1. How fine grain is each task? In a traditional matrix multiplication kernel, for example, each thread block is responsible for a small output tile of the resulting matrix. In Mirage's mega kernel, would there correspondingly be a task for each small output tile?

2. How does the Mirage compiler form the task graph? Does it have domain knowledge of every operator's data flow at the granularity of individual elements? Again taking matmul as an example: a given output output tile requires the correspond M_BLOCK rows of the A matrix. If the A matrix was itself an output of a prior matmul (+ nonlinearity), the dependees would be all of output tile tasks corresponding to those M_BLOCK rows of the operator that produced A?


zhihaojia
1. In MPK, each task is mapped to an individual SM. The amount of work handled by a task is similar to that of a thread block in the traditional kernel-per-operator approach.

2. TL;DR: MPK automatically analyzes inter-task dependencies by tracking the input and output tensors associated with each task. A longer version: Longer version: MPK uses imap, omap, and fmap (see Section 2 of the Mirage paper) to determine each task’s input and output tensors.
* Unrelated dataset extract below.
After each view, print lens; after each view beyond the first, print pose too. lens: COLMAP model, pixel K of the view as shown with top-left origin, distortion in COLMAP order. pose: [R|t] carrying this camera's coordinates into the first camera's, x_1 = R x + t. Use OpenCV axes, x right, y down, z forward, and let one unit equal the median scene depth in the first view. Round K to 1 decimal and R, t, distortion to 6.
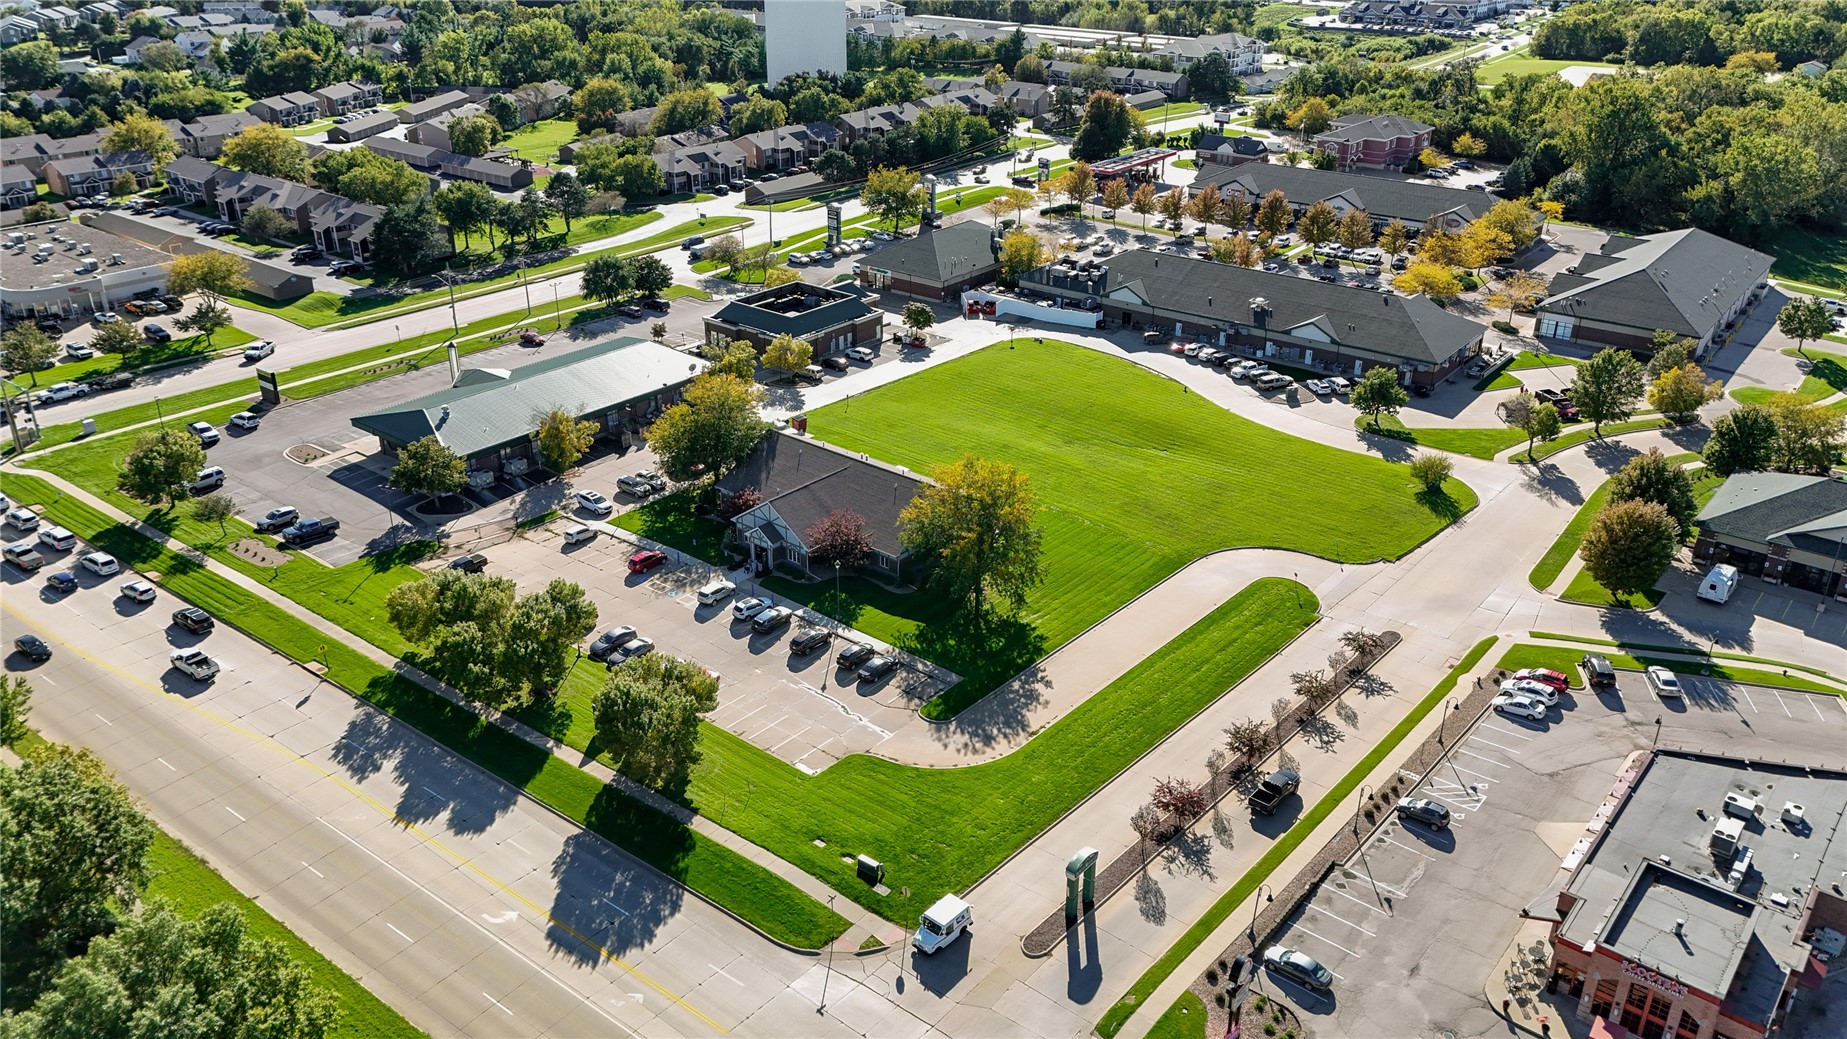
lens RADIAL K [[1355.0, 0, 919.7], [0, 1355.0, 552.1], [0, 0, 1]] dist [0.049726, -0.044931]
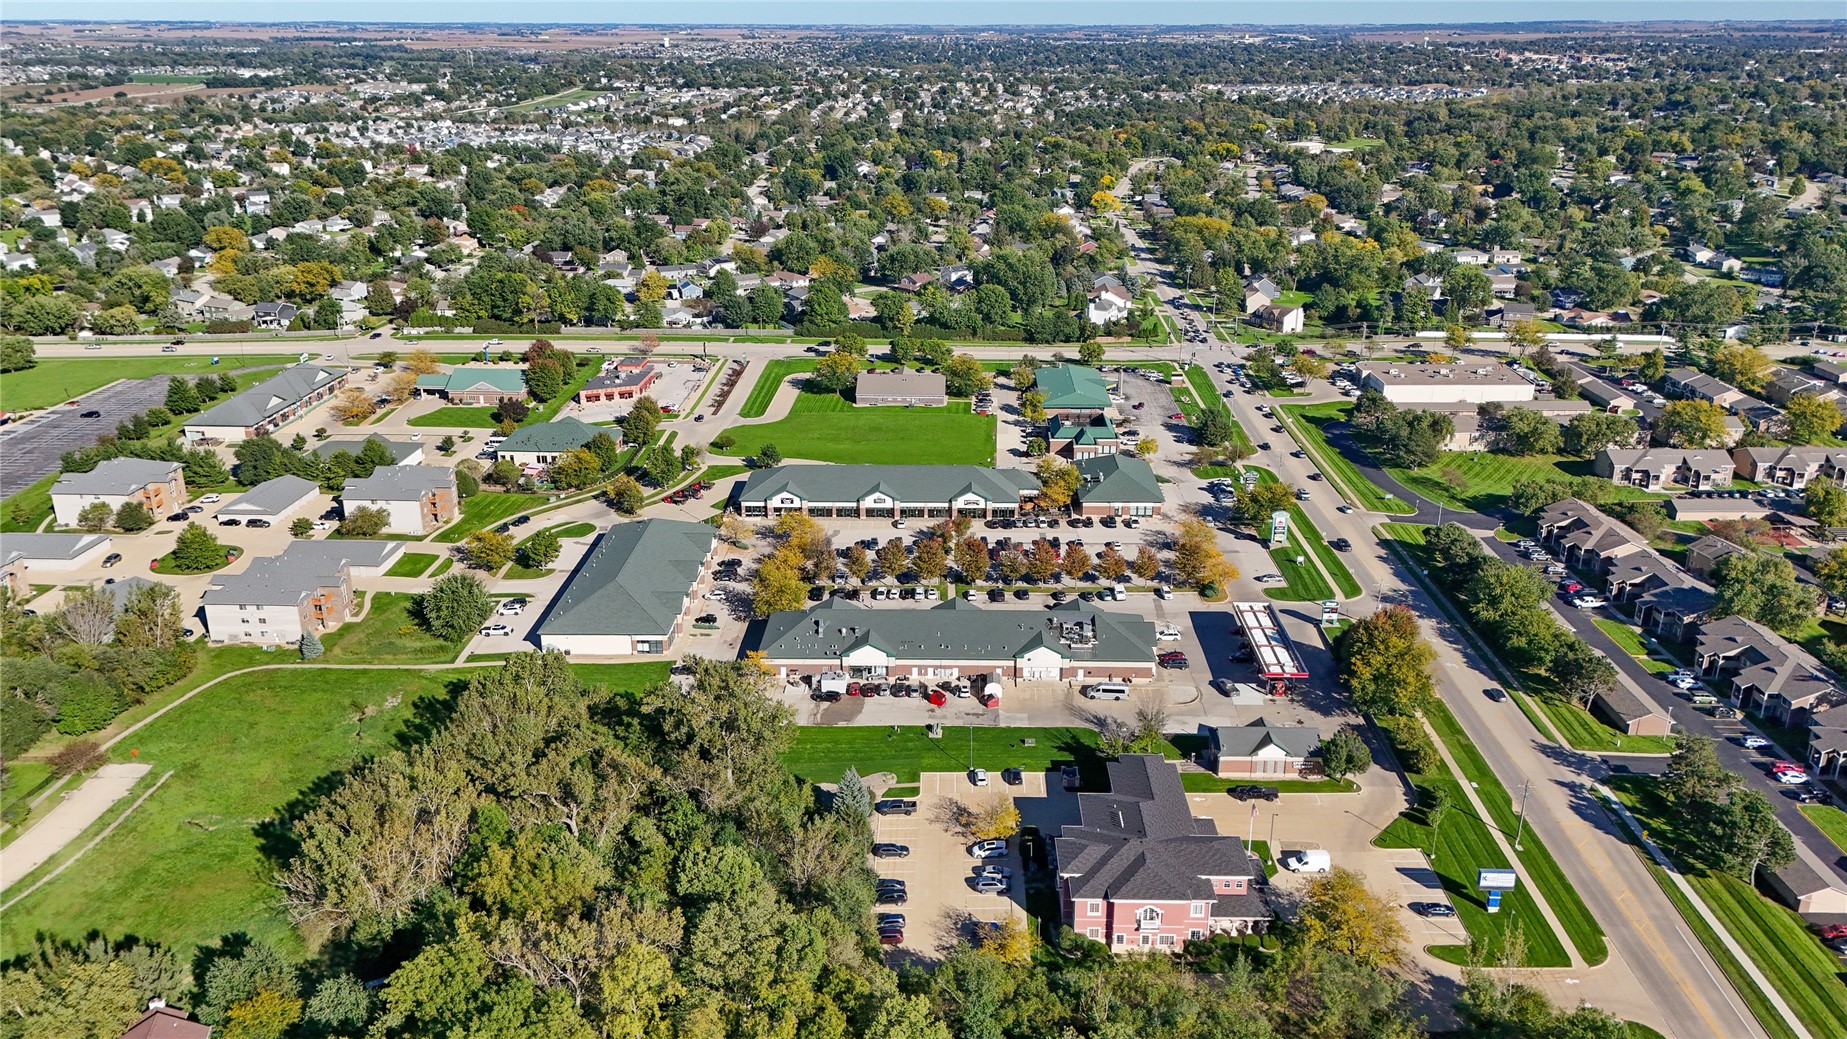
lens RADIAL K [[1388.9, 0, 927.4], [0, 1388.9, 518.2], [0, 0, 1]] dist [0.059910, -0.049862]
pose [[-0.795601, 0.195779, -0.573314, 1.281439], [-0.280130, 0.720210, 0.634685, -1.342040], [0.537165, 0.665558, -0.518157, 2.155110]]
A dependency is introduced between task A and task B if A produces any tensor elements that B consumes—that is, if A's outputs overlap with B's inputs.
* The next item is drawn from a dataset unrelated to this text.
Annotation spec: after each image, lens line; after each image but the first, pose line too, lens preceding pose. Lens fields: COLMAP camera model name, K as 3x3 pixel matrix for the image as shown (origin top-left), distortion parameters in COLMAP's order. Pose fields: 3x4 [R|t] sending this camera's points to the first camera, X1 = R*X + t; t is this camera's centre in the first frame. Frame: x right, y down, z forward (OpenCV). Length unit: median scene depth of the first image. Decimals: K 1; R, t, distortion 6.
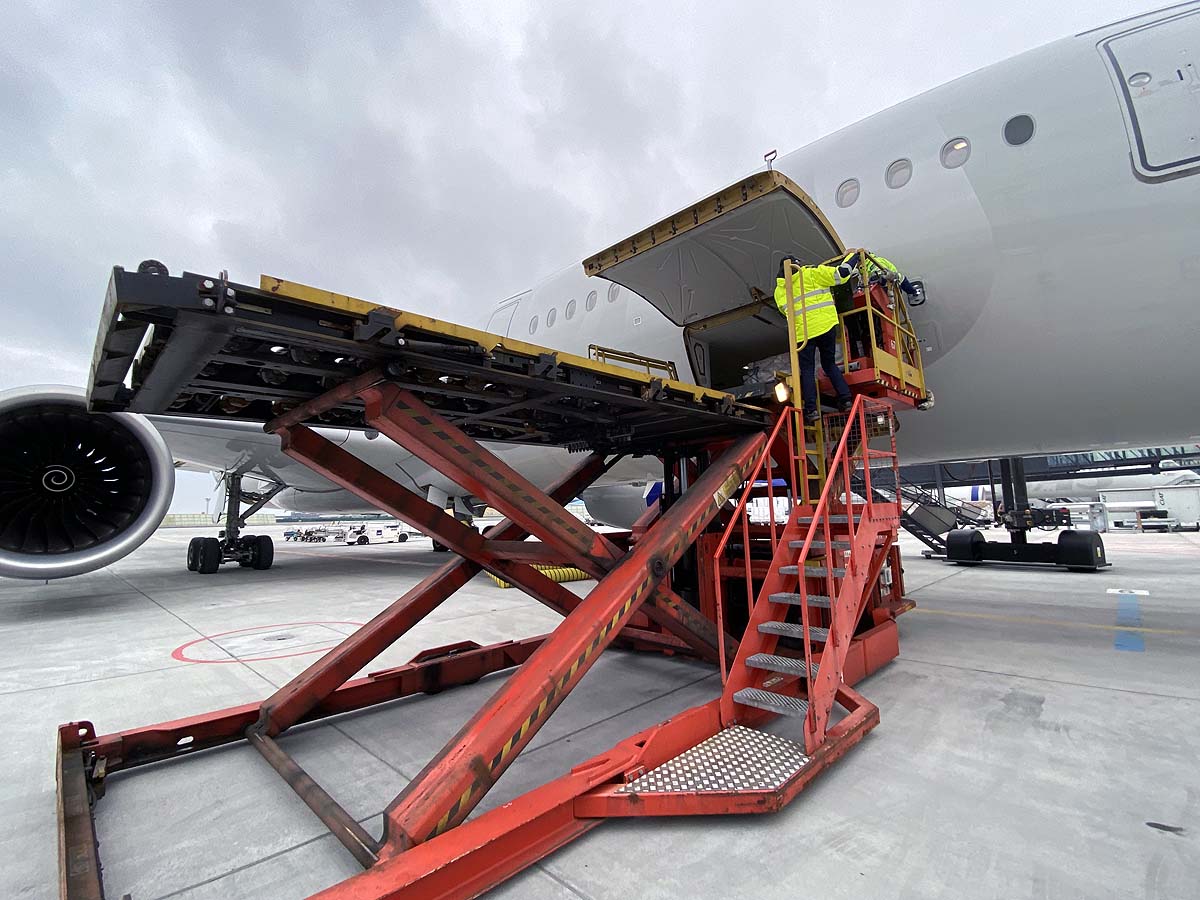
lens RADIAL K [[535.5, 0, 600.0], [0, 535.5, 450.0], [0, 0, 1]] dist [0.003290, -0.007015]
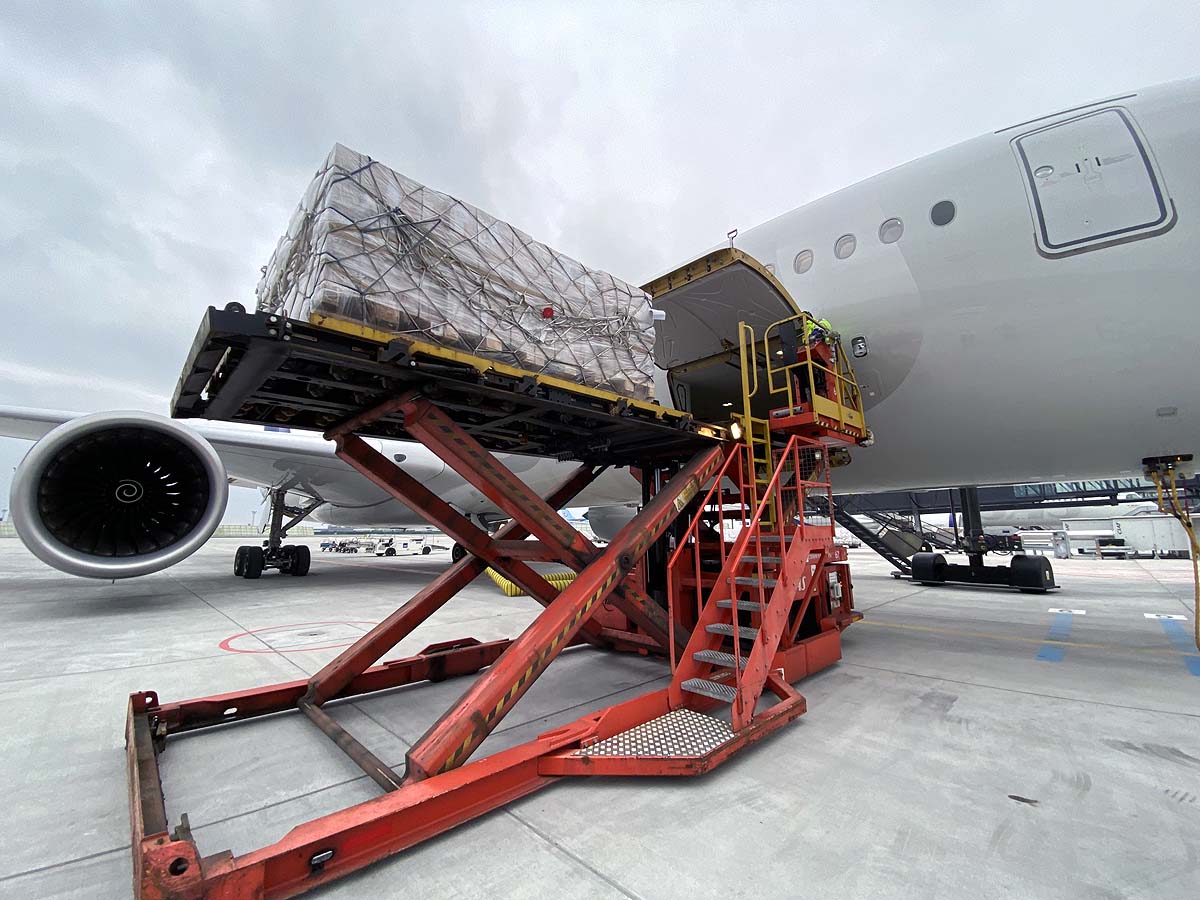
lens RADIAL K [[491.3, 0, 600.0], [0, 491.3, 450.0], [0, 0, 1]] dist [-0.004041, -0.000420]
pose [[0.999637, 0.016134, -0.021557, 0.060098], [-0.017146, 0.998717, -0.047645, -0.007979], [0.020760, 0.047997, 0.998632, -0.094453]]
> Again taking matmul as an example: a given output output tile requires the correspond M_BLOCK rows of the A matrix. If the A matrix was itself an output of a prior matmul (+ nonlinearity), the dependees would be all of output tile tasks corresponding to those M_BLOCK rows of the operator that produced A?

Exactly. In this case, all output tile tasks that consume those M_BLOCK rows of A will depend on all tasks responsible for producing the corresponding parts of A in the previous operator.